Tommato said:
Is it really so simple (in principle) in OpenGL?
It is simple as long as you still do all rendering in one thread. Usually you create render thread, then create context within that thread and start render loop after that. Maybe QT has tool function to move context to another thread, likely backed by automatic context recreation, but overall it should work like this.
I'm not sure if it is possible to submit draw commands from multiple threads using GL, using some tricks or hacks. I thought AZDO is related to that topic but not sure. Maybe somebody can answer…
However, GL can do indirect draws. So maybe it could help to move towards a compute driven scene management and renderer, e.g. doing culling on GPU and generate indirect draws for each object. If you have a really big number of draw calls this might help. But i guess it's a lot of work just to figure out it does not help at the end.

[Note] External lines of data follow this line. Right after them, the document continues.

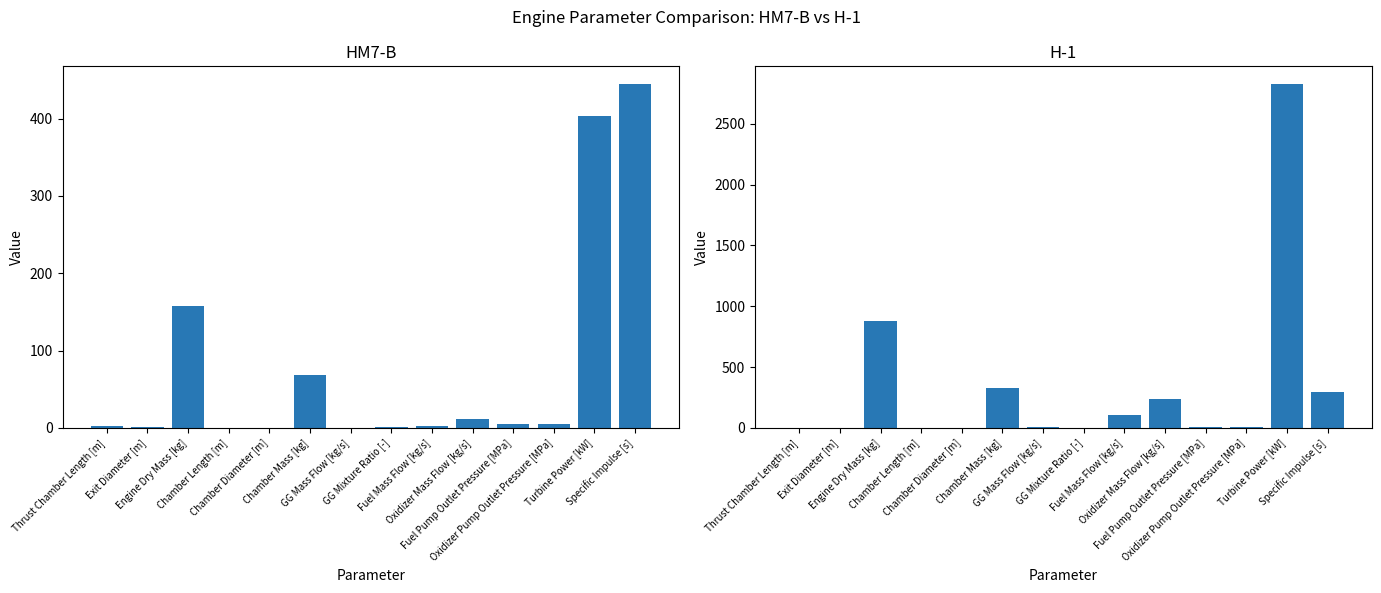

How many values in the H-1 series exceed 7?

8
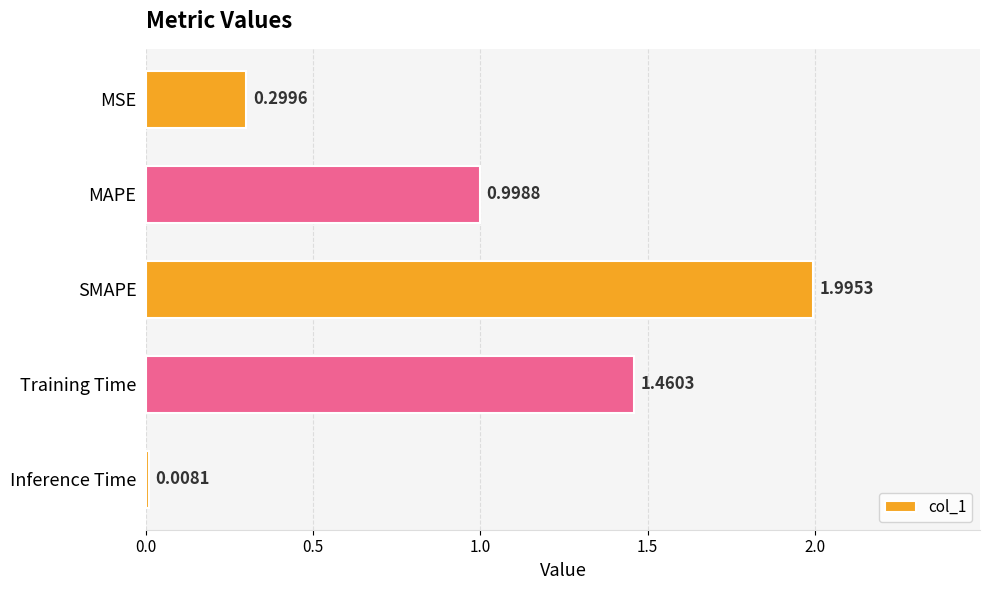

Between SMAPE and Training Time, which is larger?

SMAPE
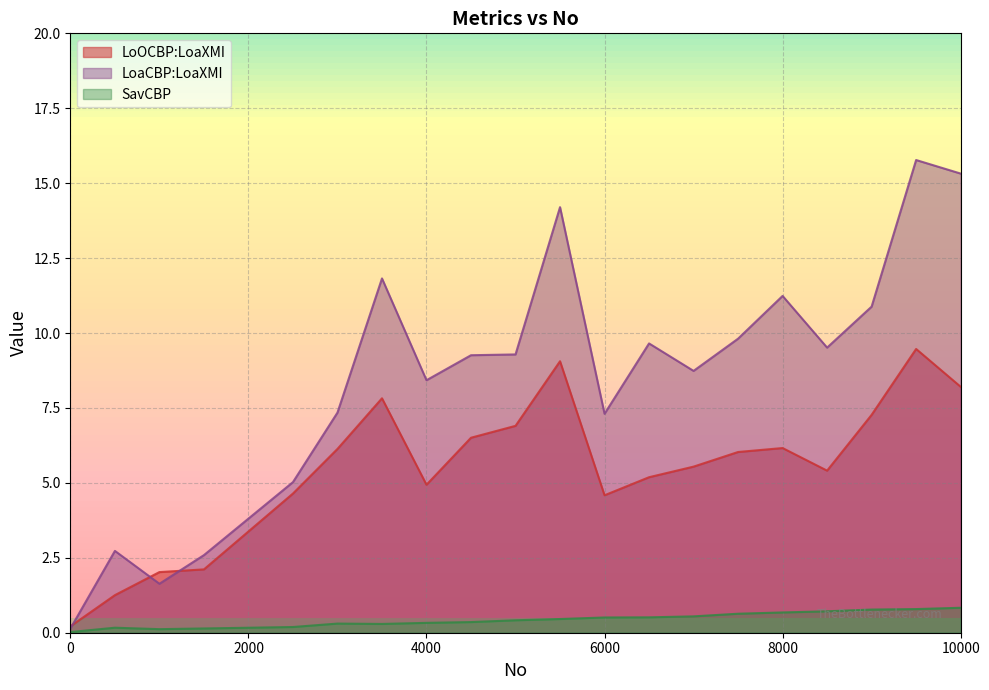

List the series in order of their peak value, lowest first.

SavCBP, LoOCBP:LoaXMI, LoaCBP:LoaXMI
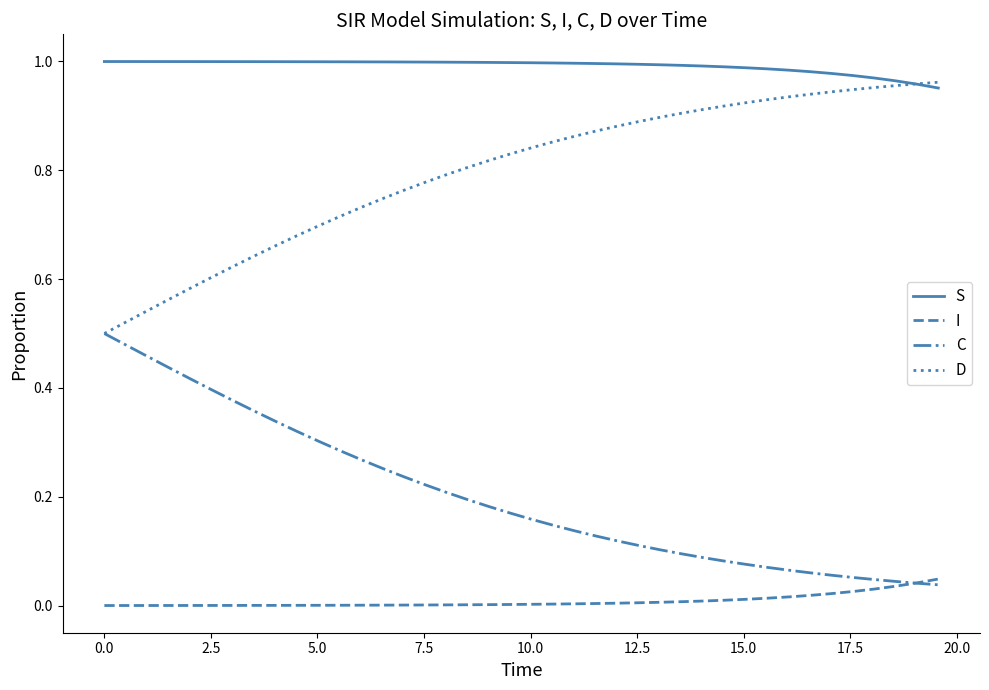

True or false: D and I intersect in this chart.

False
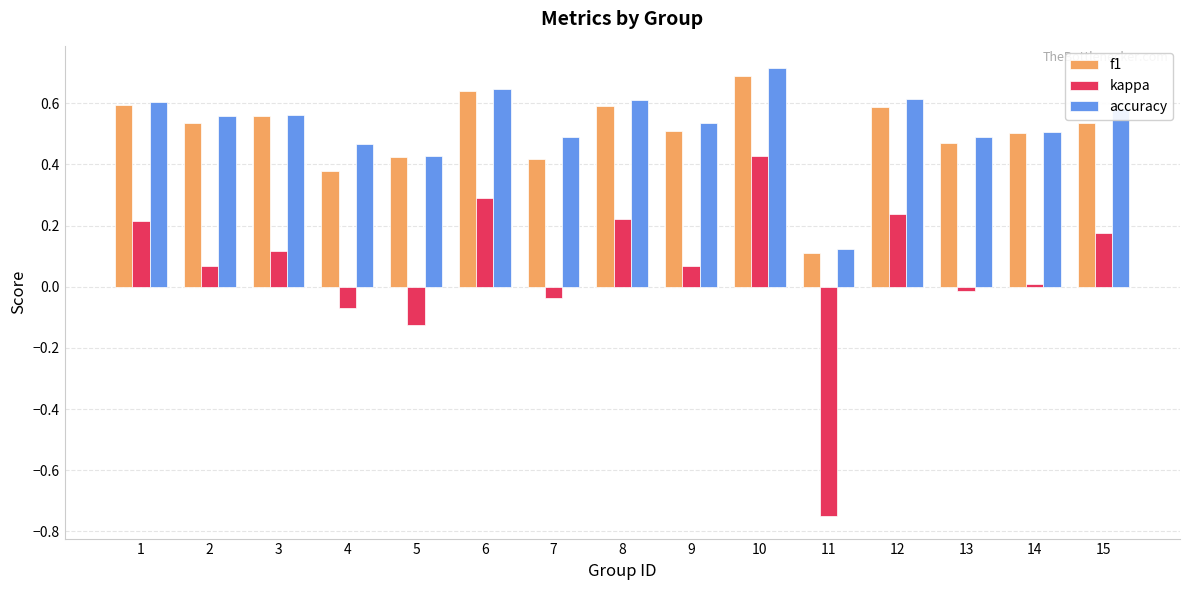

Which series has the widest spread of values?

kappa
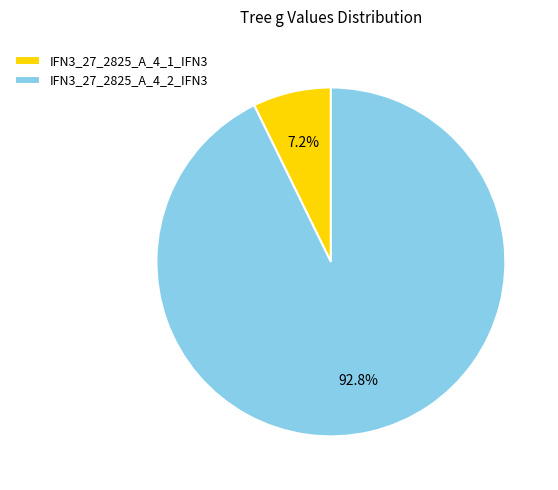

The IFN3_27_2825_A_4_1_IFN3 slice represents 7% of the pie. True or false?

True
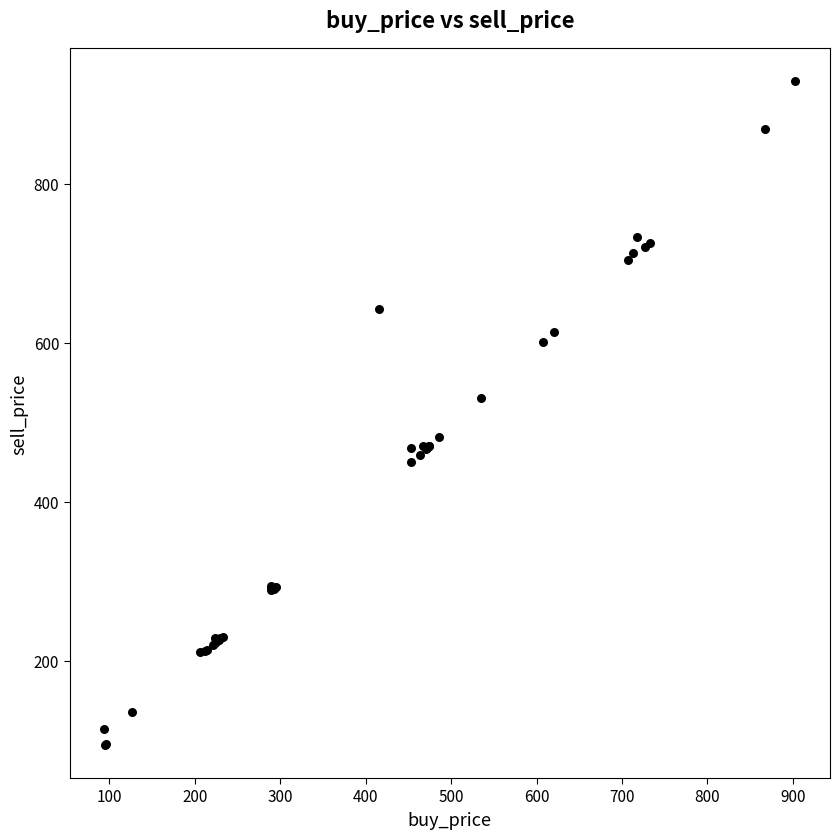

What Y value in the scatter plot is closest to 511?

529.9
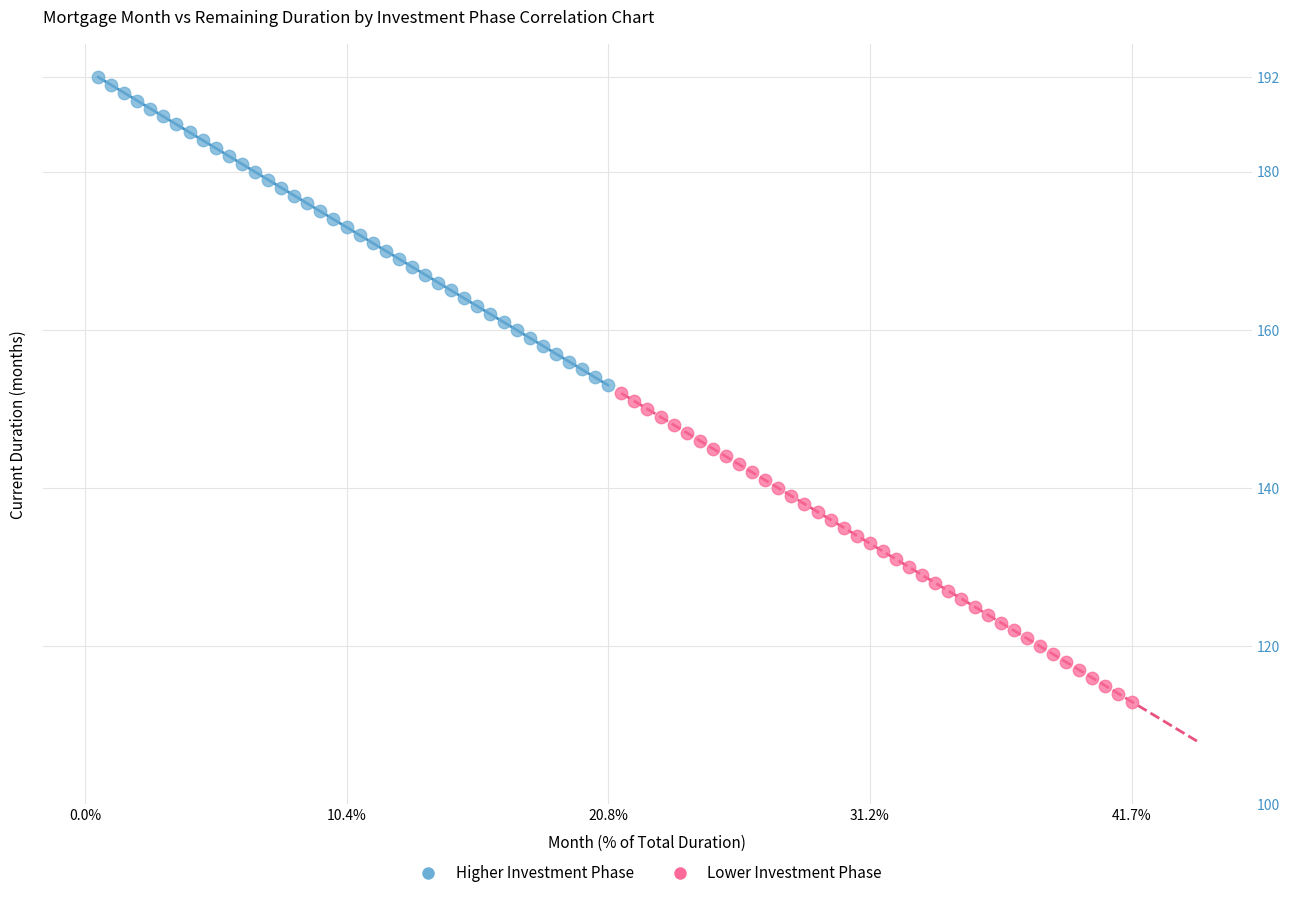

Which series contains the lowest Y value?

Lower Investment Phase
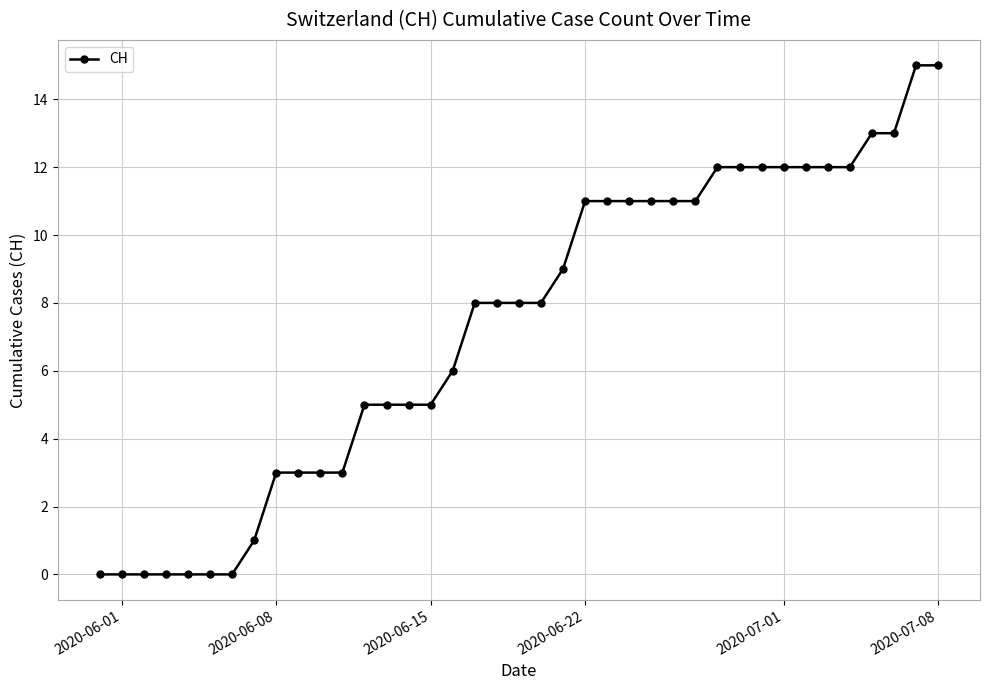

Count the number of data series in this chart.

1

So at first i'd use some gfx debugging tools and look if they can show you something suspicious, like bubbles, overall underutilization, too much waiting on sync, etc.
Also try different GPUs. I've seen NV being much faster with rendering, but AMD being much faster with compute. Differences of factor 10 for similar powerful GPUs on paper. This can be a hint to try to do some things differently.
Then maybe it's an option to switch to Vulkan, where multithreaded rendering is easy, but drawing a first simple triangle already takes thousands lines of code.
For example 1000 trees (50 K polys per each).
Still does not sound much. You do batching by textures, states, etc. and such usual optimizations?